═════ Records shown ═════

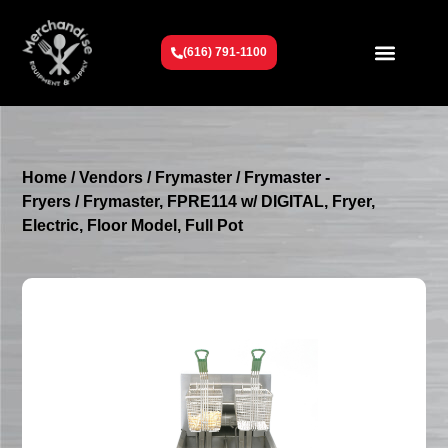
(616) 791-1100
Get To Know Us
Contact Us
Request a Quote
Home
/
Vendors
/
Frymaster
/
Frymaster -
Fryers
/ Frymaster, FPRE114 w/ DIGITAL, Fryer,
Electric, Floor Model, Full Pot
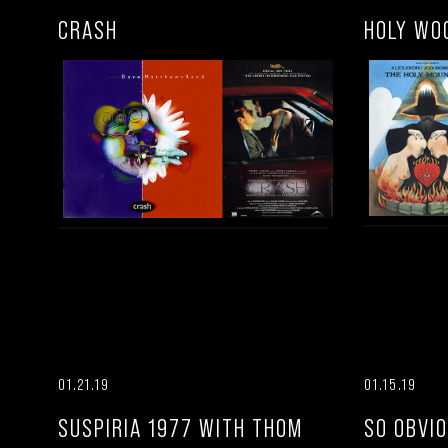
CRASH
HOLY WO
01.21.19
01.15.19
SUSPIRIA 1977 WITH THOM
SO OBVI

═════
═════ Records shown ═════

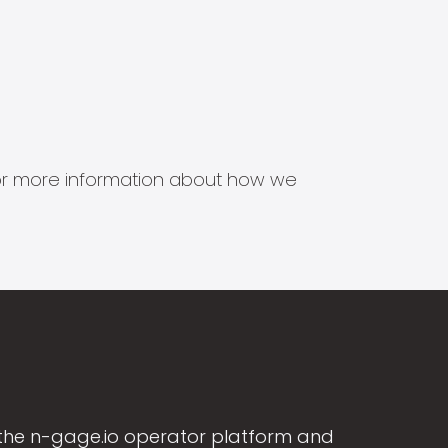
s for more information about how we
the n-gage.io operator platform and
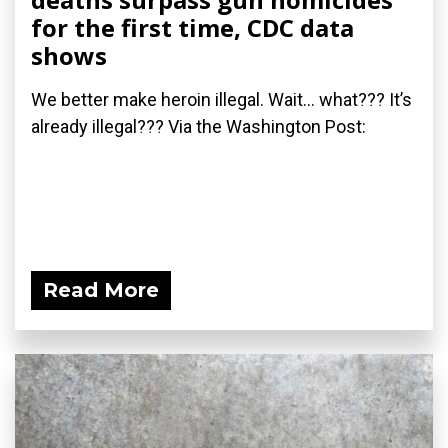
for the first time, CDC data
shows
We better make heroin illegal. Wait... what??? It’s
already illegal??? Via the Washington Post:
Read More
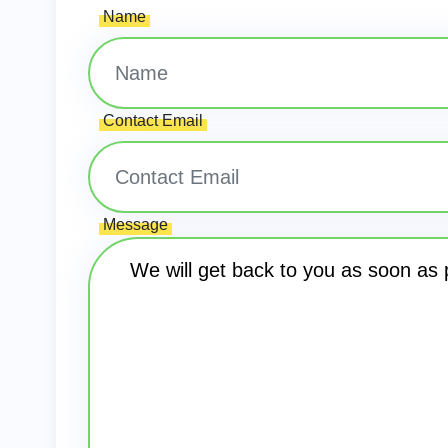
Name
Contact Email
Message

═════

» Exercise: Gather every line in the items above that contains the string "illegal", copying each one in full. Case counts.

» Response area:
We better make heroin illegal. Wait... what??? It’s
already illegal??? Via the Washington Post:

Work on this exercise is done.